Saved data entries
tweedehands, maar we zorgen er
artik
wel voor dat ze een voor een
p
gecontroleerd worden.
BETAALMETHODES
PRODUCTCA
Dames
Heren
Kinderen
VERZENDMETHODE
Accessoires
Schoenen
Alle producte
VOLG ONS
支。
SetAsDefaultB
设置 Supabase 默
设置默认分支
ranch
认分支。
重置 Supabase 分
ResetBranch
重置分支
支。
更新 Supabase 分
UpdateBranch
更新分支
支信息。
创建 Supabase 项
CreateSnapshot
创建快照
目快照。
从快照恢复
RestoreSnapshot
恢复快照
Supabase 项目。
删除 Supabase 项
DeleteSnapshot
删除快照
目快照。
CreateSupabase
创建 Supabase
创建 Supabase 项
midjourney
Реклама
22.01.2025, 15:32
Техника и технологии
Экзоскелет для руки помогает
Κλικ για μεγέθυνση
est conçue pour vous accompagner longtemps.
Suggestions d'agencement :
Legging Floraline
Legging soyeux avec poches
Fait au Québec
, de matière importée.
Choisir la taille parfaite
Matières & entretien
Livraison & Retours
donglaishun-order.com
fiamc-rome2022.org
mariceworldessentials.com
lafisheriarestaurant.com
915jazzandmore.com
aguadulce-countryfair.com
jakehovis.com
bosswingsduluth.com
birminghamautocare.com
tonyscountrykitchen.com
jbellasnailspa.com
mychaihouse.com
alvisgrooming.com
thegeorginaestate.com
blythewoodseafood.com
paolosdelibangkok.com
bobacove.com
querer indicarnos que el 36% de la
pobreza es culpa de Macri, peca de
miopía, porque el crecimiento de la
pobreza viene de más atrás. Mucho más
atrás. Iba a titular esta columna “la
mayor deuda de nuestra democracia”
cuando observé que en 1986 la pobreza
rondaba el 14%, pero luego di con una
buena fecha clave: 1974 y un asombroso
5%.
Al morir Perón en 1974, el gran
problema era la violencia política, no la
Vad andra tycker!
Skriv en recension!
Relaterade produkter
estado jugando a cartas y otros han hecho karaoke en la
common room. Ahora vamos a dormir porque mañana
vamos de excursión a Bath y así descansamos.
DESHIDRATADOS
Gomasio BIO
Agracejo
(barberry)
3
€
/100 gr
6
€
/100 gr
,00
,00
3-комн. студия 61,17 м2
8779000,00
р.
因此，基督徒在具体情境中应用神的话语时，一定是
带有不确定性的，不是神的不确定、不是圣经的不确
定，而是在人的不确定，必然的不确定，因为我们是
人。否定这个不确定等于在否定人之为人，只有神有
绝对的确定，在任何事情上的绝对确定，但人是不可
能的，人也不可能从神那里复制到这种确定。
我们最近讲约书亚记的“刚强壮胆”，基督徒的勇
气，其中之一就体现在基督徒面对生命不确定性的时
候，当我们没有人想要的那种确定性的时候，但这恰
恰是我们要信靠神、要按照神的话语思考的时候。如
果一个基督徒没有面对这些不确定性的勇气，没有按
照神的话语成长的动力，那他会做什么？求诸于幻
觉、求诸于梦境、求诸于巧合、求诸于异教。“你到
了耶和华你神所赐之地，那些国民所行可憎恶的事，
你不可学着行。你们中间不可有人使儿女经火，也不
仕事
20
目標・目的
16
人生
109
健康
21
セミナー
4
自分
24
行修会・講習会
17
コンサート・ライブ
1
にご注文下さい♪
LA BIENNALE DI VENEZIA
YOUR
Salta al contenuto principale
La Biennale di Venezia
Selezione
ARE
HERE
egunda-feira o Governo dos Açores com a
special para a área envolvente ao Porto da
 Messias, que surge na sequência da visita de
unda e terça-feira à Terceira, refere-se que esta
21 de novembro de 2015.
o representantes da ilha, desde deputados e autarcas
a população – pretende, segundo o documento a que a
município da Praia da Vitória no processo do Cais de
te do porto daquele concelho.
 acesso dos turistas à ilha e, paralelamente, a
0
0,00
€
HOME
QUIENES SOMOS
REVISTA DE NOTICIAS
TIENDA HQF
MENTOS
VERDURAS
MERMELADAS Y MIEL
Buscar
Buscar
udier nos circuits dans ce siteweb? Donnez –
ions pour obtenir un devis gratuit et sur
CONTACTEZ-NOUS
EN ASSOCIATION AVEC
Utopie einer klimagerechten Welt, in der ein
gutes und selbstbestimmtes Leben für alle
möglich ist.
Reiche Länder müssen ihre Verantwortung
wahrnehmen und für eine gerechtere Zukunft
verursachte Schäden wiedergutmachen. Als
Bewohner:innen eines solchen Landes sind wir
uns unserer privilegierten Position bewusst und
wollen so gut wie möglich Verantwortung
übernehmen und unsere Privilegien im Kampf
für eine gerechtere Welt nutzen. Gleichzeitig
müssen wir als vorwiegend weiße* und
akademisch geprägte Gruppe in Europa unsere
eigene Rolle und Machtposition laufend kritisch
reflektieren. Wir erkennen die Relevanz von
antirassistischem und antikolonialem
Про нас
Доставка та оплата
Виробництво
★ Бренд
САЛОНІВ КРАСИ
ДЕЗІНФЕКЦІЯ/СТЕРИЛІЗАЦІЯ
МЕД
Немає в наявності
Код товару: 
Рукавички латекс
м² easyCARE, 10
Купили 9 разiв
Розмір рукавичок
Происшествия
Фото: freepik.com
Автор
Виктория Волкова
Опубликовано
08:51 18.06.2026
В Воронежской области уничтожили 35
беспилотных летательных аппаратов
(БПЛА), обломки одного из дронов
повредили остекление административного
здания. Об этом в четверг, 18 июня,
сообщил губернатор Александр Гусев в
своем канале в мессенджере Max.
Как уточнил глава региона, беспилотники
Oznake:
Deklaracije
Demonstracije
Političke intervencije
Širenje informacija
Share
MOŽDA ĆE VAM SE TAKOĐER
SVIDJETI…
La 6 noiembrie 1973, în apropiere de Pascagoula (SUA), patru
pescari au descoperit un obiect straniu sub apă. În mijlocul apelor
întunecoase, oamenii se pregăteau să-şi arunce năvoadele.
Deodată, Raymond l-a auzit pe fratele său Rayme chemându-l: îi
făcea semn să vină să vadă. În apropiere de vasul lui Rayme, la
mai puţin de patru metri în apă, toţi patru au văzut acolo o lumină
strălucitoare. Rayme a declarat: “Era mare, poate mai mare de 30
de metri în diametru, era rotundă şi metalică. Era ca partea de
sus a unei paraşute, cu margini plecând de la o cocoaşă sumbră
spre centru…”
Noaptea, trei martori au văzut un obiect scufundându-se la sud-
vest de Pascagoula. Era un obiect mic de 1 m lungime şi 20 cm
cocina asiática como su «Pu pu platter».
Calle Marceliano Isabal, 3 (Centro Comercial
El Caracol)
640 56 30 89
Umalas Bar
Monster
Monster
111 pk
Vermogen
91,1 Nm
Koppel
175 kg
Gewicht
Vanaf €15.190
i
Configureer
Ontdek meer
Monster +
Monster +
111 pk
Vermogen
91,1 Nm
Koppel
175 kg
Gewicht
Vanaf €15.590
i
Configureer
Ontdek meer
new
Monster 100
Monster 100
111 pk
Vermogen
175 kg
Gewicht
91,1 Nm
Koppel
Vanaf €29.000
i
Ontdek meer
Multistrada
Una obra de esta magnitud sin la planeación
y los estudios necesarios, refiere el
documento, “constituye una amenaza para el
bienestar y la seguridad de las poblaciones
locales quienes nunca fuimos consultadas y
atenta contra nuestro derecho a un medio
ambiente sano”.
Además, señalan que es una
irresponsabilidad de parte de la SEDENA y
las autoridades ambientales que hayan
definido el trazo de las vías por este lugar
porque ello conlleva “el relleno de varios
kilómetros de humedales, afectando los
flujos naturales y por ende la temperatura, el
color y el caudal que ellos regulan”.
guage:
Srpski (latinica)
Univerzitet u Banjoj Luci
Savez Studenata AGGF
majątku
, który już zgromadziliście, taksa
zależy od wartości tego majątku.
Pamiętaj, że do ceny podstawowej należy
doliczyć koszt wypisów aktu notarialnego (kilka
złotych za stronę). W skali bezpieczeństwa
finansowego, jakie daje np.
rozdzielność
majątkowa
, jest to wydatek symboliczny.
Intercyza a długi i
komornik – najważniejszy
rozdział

* [WHAT THE EXERCISE ASKS]:
Of the lines above, retype only those from the line containing "Relaterade produkter" through the line containing "了耶和华你神所赐之地，那些国民所行可憎恶的事，", including both, exactly.

* [EXPECTED OUTPUT]:
Relaterade produkter
estado jugando a cartas y otros han hecho karaoke en la
common room. Ahora vamos a dormir porque mañana
vamos de excursión a Bath y así descansamos.
DESHIDRATADOS
Gomasio BIO
Agracejo
(barberry)
3
€
/100 gr
6
€
/100 gr
,00
,00
3-комн. студия 61,17 м2
8779000,00
р.
因此，基督徒在具体情境中应用神的话语时，一定是
带有不确定性的，不是神的不确定、不是圣经的不确
定，而是在人的不确定，必然的不确定，因为我们是
人。否定这个不确定等于在否定人之为人，只有神有
绝对的确定，在任何事情上的绝对确定，但人是不可
能的，人也不可能从神那里复制到这种确定。
我们最近讲约书亚记的“刚强壮胆”，基督徒的勇
气，其中之一就体现在基督徒面对生命不确定性的时
候，当我们没有人想要的那种确定性的时候，但这恰
恰是我们要信靠神、要按照神的话语思考的时候。如
果一个基督徒没有面对这些不确定性的勇气，没有按
照神的话语成长的动力，那他会做什么？求诸于幻
觉、求诸于梦境、求诸于巧合、求诸于异教。“你到
了耶和华你神所赐之地，那些国民所行可憎恶的事，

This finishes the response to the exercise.